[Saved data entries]
• • • • • • •

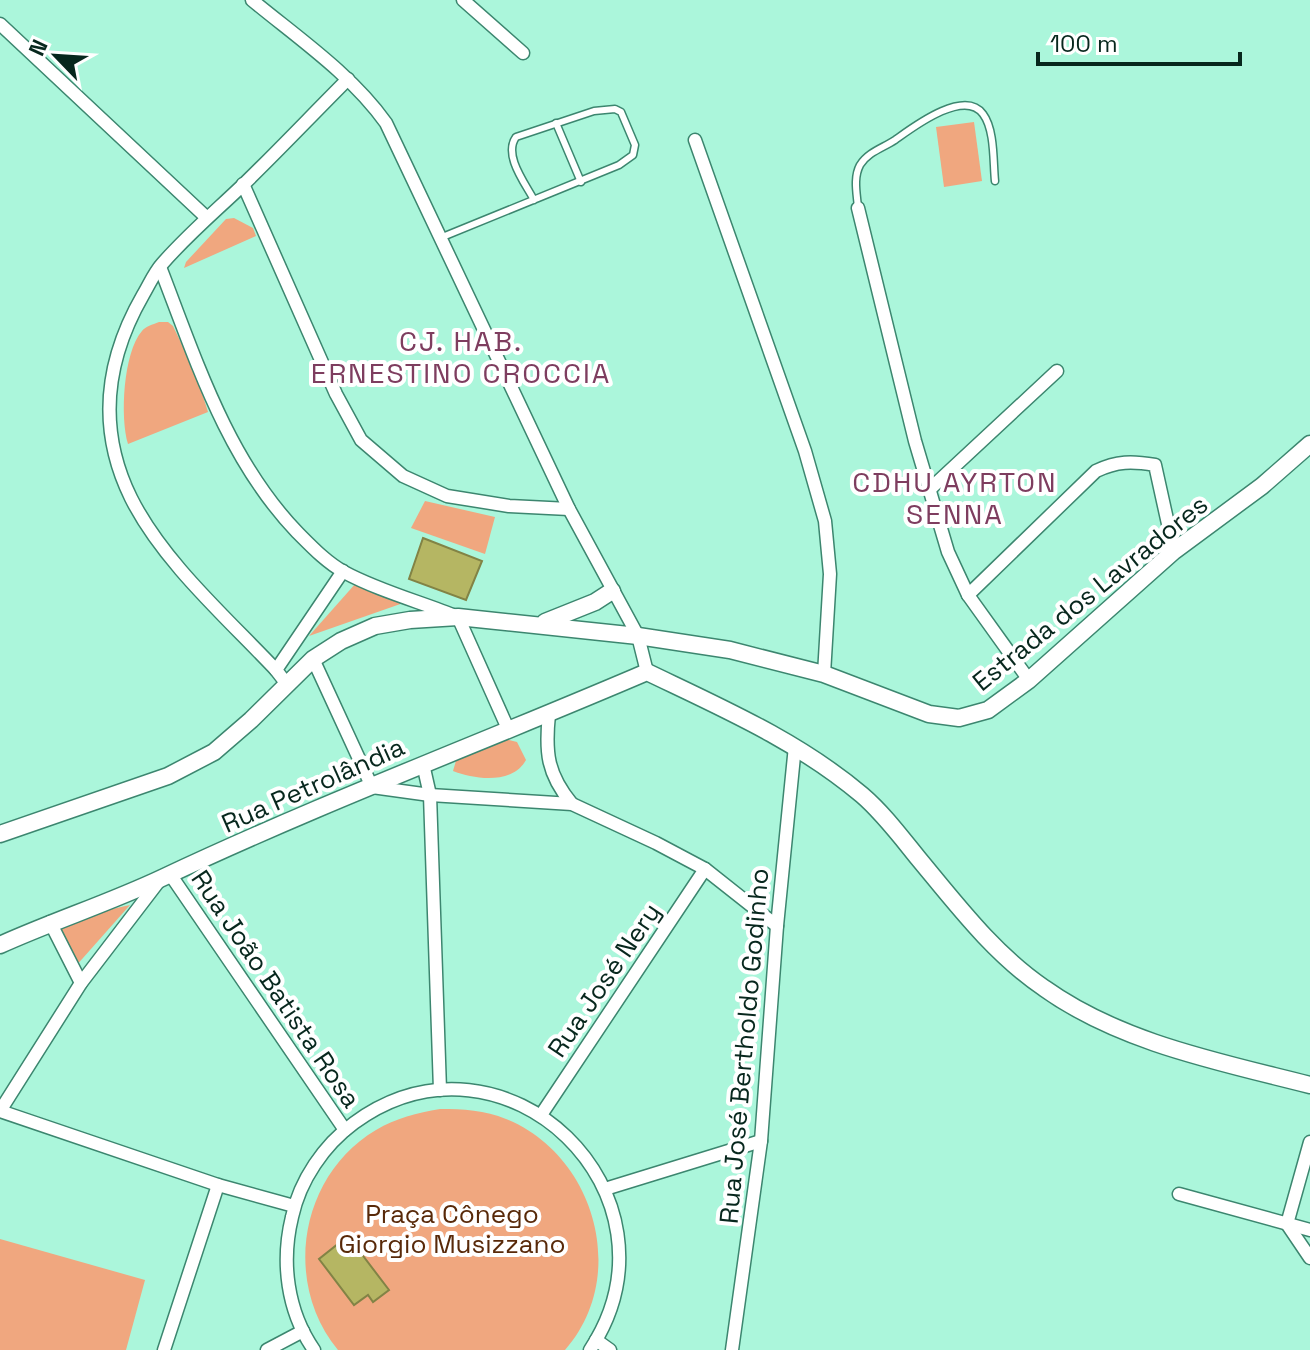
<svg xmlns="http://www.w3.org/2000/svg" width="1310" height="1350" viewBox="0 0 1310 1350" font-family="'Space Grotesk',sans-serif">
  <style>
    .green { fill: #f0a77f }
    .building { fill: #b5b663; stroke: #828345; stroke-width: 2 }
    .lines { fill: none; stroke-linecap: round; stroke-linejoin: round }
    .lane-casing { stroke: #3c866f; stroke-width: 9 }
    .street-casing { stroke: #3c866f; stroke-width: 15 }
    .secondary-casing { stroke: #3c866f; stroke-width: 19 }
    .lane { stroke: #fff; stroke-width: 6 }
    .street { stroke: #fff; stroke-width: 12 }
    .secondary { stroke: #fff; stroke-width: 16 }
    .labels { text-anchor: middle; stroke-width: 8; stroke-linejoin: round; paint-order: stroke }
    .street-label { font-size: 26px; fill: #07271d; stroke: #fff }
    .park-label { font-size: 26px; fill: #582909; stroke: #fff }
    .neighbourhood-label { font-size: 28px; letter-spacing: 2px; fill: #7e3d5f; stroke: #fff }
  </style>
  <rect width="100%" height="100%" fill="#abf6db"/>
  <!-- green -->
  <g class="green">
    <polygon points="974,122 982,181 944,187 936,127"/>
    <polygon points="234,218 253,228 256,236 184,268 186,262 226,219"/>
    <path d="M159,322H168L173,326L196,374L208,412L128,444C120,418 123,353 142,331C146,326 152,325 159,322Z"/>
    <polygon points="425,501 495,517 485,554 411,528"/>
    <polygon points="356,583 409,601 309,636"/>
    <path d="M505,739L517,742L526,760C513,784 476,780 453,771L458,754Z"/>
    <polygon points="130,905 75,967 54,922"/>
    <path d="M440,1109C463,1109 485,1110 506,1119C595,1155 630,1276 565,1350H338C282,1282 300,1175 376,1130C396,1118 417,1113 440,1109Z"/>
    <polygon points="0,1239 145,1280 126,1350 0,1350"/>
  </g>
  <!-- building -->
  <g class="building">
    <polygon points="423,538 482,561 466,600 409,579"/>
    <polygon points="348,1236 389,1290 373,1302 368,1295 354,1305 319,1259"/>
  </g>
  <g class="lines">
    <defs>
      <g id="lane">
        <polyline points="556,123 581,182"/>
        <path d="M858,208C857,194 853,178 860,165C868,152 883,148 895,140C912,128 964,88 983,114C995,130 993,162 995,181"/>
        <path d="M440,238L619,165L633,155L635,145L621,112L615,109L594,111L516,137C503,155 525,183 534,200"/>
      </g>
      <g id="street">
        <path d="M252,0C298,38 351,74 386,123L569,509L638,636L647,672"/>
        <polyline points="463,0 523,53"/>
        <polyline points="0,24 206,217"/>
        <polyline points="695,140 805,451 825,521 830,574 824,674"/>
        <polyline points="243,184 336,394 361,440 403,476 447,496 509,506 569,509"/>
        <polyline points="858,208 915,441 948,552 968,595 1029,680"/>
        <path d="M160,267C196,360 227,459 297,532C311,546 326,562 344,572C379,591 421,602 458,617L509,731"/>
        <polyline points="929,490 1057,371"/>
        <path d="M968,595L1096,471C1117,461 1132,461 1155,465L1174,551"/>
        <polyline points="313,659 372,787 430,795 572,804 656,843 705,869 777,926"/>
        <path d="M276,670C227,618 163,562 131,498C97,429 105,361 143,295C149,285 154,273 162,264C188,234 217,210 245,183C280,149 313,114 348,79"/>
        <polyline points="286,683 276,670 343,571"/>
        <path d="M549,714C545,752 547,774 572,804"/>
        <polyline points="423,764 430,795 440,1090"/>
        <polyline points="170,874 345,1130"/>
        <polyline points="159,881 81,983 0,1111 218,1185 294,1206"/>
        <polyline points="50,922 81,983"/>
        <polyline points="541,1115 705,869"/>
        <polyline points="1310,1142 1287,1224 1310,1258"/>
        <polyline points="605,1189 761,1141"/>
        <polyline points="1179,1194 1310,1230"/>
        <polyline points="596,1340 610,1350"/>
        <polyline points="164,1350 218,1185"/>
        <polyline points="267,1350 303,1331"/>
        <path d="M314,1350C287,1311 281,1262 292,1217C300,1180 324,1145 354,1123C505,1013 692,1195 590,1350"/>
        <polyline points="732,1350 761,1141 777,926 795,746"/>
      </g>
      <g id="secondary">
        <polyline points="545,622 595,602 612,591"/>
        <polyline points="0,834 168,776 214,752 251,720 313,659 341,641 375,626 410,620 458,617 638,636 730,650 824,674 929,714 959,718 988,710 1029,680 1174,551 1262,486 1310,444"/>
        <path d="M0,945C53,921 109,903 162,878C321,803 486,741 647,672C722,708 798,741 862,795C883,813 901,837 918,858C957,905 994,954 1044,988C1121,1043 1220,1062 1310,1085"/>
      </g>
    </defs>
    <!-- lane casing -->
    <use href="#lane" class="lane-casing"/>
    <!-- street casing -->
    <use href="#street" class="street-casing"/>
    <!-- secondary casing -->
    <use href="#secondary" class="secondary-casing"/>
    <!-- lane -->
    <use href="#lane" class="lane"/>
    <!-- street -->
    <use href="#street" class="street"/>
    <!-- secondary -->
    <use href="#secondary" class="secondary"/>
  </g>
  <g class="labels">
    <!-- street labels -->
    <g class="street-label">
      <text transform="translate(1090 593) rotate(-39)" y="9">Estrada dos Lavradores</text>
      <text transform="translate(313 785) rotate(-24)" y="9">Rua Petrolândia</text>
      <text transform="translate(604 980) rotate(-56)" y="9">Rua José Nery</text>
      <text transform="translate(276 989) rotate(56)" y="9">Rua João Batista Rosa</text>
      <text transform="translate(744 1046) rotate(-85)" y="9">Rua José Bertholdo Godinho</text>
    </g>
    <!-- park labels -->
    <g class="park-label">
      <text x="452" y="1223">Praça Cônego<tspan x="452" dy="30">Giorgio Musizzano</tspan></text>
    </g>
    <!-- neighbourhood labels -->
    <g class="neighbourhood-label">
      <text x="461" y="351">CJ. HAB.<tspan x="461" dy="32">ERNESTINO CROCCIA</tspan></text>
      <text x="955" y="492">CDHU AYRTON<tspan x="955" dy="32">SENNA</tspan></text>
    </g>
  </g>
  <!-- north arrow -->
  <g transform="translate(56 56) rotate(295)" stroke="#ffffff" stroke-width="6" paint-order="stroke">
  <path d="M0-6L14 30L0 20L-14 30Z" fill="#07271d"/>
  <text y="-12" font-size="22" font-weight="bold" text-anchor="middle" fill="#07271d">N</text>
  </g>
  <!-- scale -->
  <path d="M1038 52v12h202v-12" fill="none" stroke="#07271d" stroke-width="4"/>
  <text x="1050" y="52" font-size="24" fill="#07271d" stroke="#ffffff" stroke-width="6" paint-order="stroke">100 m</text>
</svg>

• • • • • • •

Take the lines above from the one containing "#3c866f; stroke-width: 19" down to the one containing "middle; stroke-width: 8;", and transcribe them exactly, both ends included.

    .secondary-casing { stroke: #3c866f; stroke-width: 19 }
    .lane { stroke: #fff; stroke-width: 6 }
    .street { stroke: #fff; stroke-width: 12 }
    .secondary { stroke: #fff; stroke-width: 16 }
    .labels { text-anchor: middle; stroke-width: 8; stroke-linejoin: round; paint-order: stroke }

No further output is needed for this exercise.